Targeting Inflammation in Cancer Prevention and Therapy

Abstract

Inflammation is associated with the development and malignant progression of most cancers. As most of the cell types involved in cancer-associated inflammation are genetically stable and thus are not subjected to rapid emergence of drug resistance, the targeting of inflammation represents an attractive strategy both for cancer prevention and for cancer therapy. Tumor-extrinsic inflammation is caused by many factors, including bacterial and viral infections, autoimmune diseases, obesity, tobacco smoking, asbestos exposure, and excessive alcohol consumption, all of which increase cancer risk and stimulate malignant progression. In contrast, cancer-intrinsic or cancer-elicited inflammation can be triggered by cancer-initiating mutations and can contribute to malignant progression through the recruitment and activation of inflammatory cells. Both extrinsic and intrinsic inflammation can result in immunosuppression, thereby providing a preferred background for tumor development. In clinical trials, lifestyle modifications including healthy diet, exercise, alcohol, and smoking cessation have proven effective in ameliorating inflammation and reducing the risk of cancer-related deaths. In addition, consumption of certain anti-inflammatory drugs, including aspirin, can significantly reduce cancer risk, suggesting that common nonsteroidal anti-inflammatory drugs (NSAID) and more specific COX2 inhibitors can be used in cancer prevention. In addition to being examined for their preventative potential, both NSAIDs and more potent anti-inflammatory antibody-based drugs need to be tested for their ability to augment the efficacy of more conventional therapeutic approaches on the basis of tumor resection, radiation, and cytotoxic chemicals. Cancer Prev Res; 9(12); 895-905. ©2016 AACR.

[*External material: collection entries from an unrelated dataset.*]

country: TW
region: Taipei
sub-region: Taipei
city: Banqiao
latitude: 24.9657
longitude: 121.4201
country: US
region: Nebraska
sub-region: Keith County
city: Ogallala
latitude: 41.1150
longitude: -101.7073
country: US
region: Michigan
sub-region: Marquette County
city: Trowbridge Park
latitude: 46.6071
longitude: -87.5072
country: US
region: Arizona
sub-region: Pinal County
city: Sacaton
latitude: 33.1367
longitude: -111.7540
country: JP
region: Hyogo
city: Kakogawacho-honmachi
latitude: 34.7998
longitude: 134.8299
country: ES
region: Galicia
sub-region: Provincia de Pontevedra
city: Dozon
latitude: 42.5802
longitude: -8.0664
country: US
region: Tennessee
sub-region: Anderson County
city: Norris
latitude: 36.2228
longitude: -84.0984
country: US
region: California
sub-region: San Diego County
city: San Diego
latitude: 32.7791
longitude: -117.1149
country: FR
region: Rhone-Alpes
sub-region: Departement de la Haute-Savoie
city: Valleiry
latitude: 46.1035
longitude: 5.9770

Figure 1. Mechanisms linking obesity, inflammation and cancer

In obesity, enlarged adipocytes secrete pro-inflammatory adipokines such as leptin, TNF-α, CCl-2 and IL-6 and localy induce an M1 macrophage phenotype. In addition to macrophages mast- and T-cells infiltrate adipose tissue in obesity and aggravate an inflammatory state. The adipose tissue-derived inflammatory mediators also exert their effects systemically and may activate inflammatory pathways such as NF-kB and STAT3 pathway in pre malignant and malignant cells and promote a microenvironment favorable for tumorigenesis.

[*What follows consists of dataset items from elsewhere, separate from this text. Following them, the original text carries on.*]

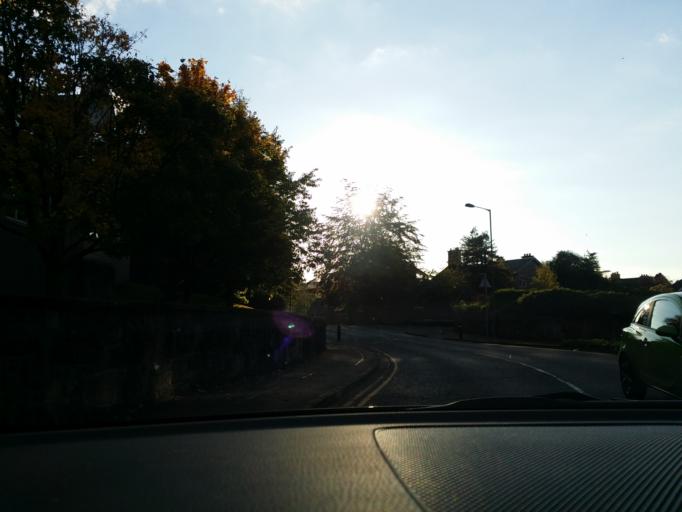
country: GB
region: Scotland
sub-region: Stirling
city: Stirling
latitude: 56.1110
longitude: -3.9495
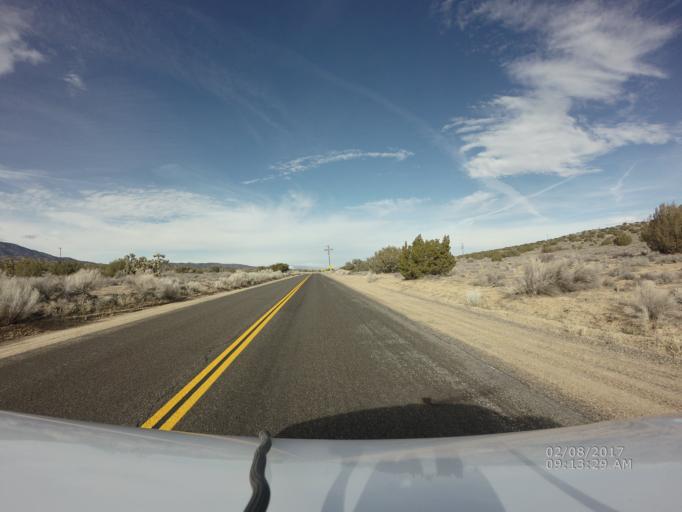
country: US
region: California
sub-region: Los Angeles County
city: Littlerock
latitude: 34.4640
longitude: -117.8822
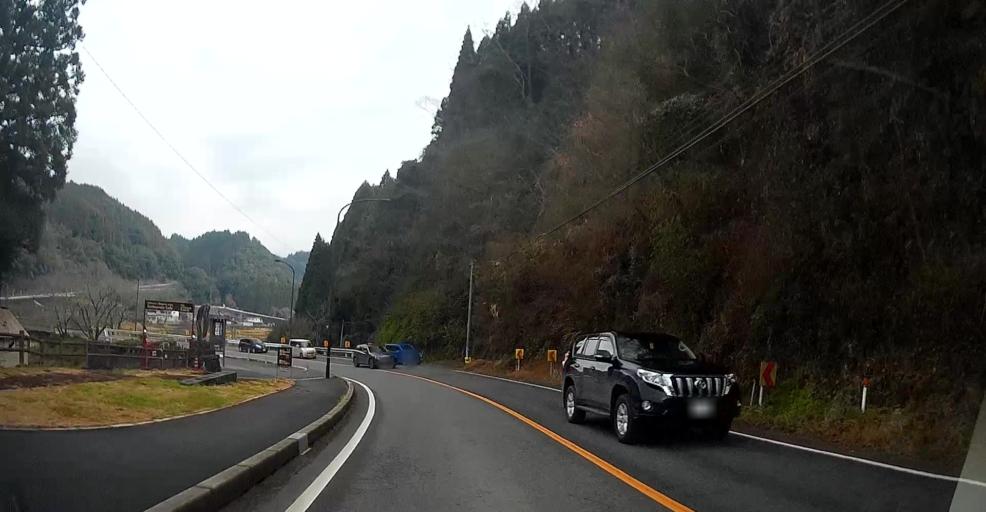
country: JP
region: Kumamoto
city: Matsubase
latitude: 32.6284
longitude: 130.8884
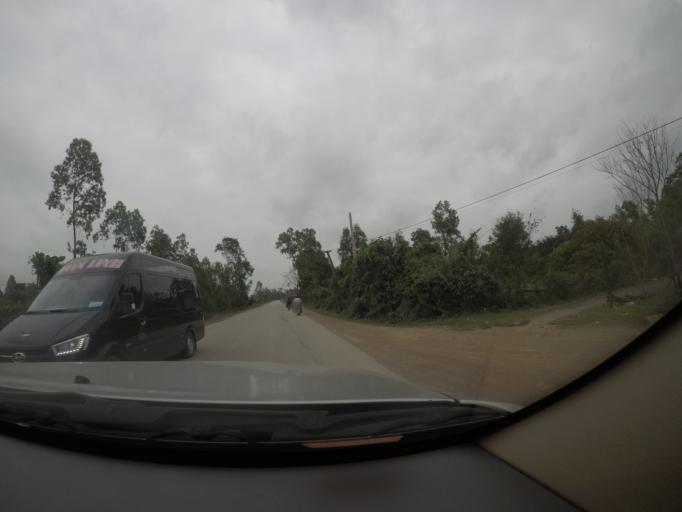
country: VN
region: Quang Binh
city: Quan Hau
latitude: 17.3131
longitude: 106.6329
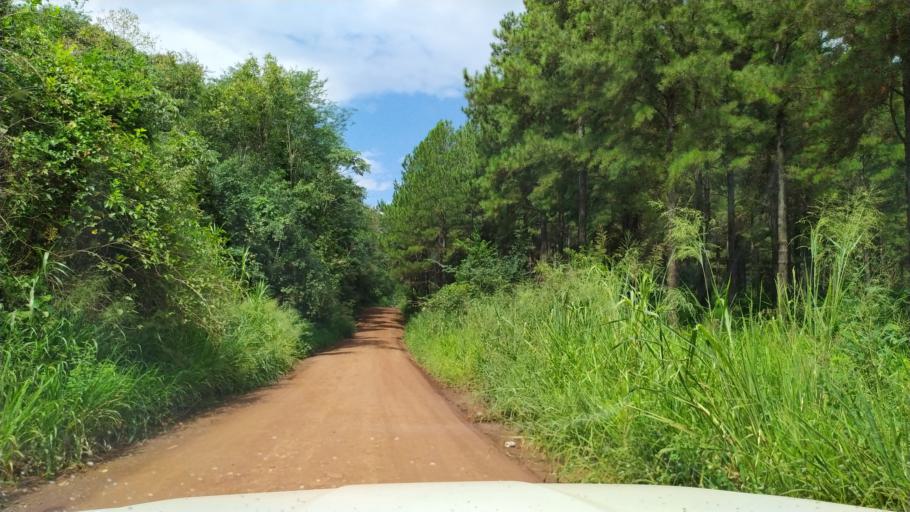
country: AR
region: Misiones
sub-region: Departamento de Eldorado
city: Eldorado
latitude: -26.4499
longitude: -54.6022
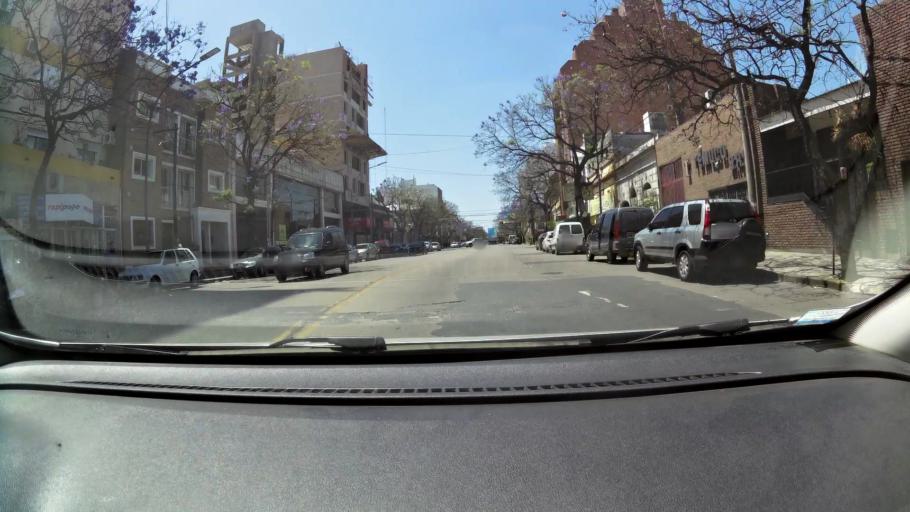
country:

Figure 2. Inflammation in ALD

Alcohol consumption increases gut permeability and facilitates translocation of bacteria-derived LPS from the gut to the liver. LPS activates TLR4-TRIF/IRF-3 pathway in Kupffer cells, which results in increased proinflammatory cytokine production subsequently leading to hepatocyte damage. Alcohol consumption also activates complement C3 and C5, which bind to the receptors on Kupffer cells and increase their TNF-α production, which leads to activation of NF-kB and other inflammatory pathways in hepatocytes and hepatocyte injury. In response to pro-inflammatory stimuli hepatocytes secrete chemokines to attract more inflammatory cells.

Figure 3. Targeting STAT3 pro-inflammatory pathway

Schematic representation of the major targetable events during STAT3 activation, and the corresponding compounds with cancer-preventive properties.